Между тем ничто не изменилось в мире: солнце по-прежнему встает на востоке, и Калигула начинает понимать, что луна никогда не будет принадлежать ему. Природа оказалась границей, через которую даже император не может перешагнуть. К тому же, против него всегда будет мужество людей, готовых драться за свое счастье. Поведение Калигулы — самоубийство: узнав о готовящемся против него заговоре, он ничего не делает, чтобы расстроить его. «Я пошел не по тому пути и ни к чему не пришел. Это не та свобода», думает он. Калигула остается совершенно одиноким, и незадолго до смерти звучит его признание поражения: «Убивать — это не выход...».

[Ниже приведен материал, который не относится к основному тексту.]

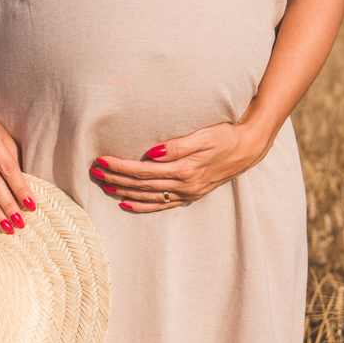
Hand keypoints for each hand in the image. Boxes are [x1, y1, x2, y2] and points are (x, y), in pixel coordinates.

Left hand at [90, 121, 271, 211]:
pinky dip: (141, 206)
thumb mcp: (205, 136)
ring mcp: (186, 193)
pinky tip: (126, 204)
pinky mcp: (189, 195)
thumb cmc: (226, 136)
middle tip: (95, 172)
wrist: (248, 149)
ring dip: (123, 192)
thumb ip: (178, 146)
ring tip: (103, 186)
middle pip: (141, 185)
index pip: (144, 170)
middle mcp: (184, 185)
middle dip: (116, 179)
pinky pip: (160, 204)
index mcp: (185, 170)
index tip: (102, 160)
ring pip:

Свобода, направленная против людей, ведет к нигилизму, разрушению. «Ведь нельзя все разрушить, не разрушив самого себя, — написал позднее Камю в предисловии к этой драме. — Калигула соглашается умереть, поняв, что никто не может спастись в одиночку». «Все позволено» Ивана Карамазова звучало для Камю не призывом к освобождению человека, а горьким откровением: «Ничто не запрещено». Суть дела такое уточнение не меняет, и мы видим, с каким трудом мысль Камю пробивается к нравственному закону. Патрис Мерсо убивает, следуя карамазовскому лозунгу. Драма «Калигула» убийство отвергает, но не опровергает. Чувством можно одолеть зло, но не рассудком. В тревоге и томлении духа раннего Камю только проглядывается некоторая предрасположенность к поискам ценностей, к экспериментам, противопоставленным лицемерию общества.

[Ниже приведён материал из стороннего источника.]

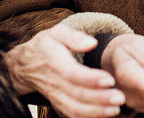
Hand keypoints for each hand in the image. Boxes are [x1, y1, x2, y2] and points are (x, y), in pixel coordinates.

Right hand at [4, 23, 124, 117]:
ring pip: (74, 109)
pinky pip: (71, 114)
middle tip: (120, 98)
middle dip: (99, 99)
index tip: (110, 80)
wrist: (24, 65)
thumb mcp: (56, 33)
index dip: (91, 79)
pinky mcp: (58, 103)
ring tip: (115, 110)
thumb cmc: (45, 46)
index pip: (73, 74)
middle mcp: (55, 82)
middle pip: (77, 94)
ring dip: (95, 112)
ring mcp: (56, 95)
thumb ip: (74, 36)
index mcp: (55, 62)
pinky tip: (105, 115)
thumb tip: (92, 43)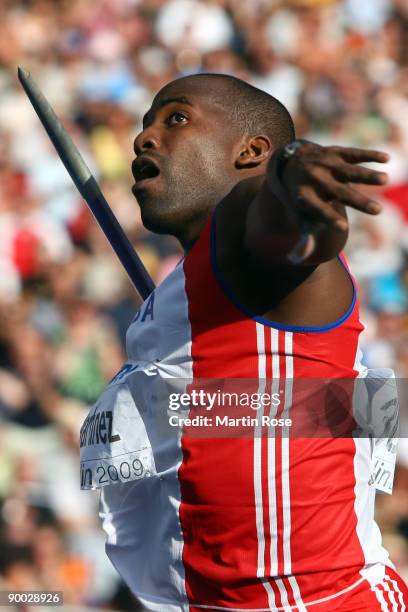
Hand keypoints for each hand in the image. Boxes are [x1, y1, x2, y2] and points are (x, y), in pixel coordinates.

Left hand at [273, 142, 389, 261]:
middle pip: (338, 192)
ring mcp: (325, 164)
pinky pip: (353, 153)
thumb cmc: (302, 199)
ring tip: (385, 180)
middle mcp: (314, 179)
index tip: (342, 228)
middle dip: (357, 200)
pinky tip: (387, 159)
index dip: (328, 218)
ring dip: (366, 175)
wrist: (291, 165)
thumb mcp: (301, 216)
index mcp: (303, 197)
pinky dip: (369, 155)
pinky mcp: (335, 152)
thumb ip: (304, 238)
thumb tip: (295, 260)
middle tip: (378, 211)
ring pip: (348, 170)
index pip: (316, 209)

Можно ли говорить о художественной ценности неопубликованного автором романа? Очевидно да, ибо Камю удалось отразить в нем нечто реальное, сказать какую-то правду о духовной жизни западной молодежи в предвоенные годы. Для этого романа еще характерна биологическая трактовка личности с ее единственной ценностью — желанием быть, длиться. Такая личность беспомощна по отношению к жизни общественной. Потребуется война и участие Камю в Сопротивлении для того, чтобы он сделал решительный шаг в сторону солидарности и коллективной борьбы со злом. Но для понимания эволюции писателя роман «Счастливая смерть» представляется документом первостепенной важности.
Л-ра: Вестник ЛГУ. Сер. 2. – 1973. – Вып. 4. – № 2. – С. 89-96.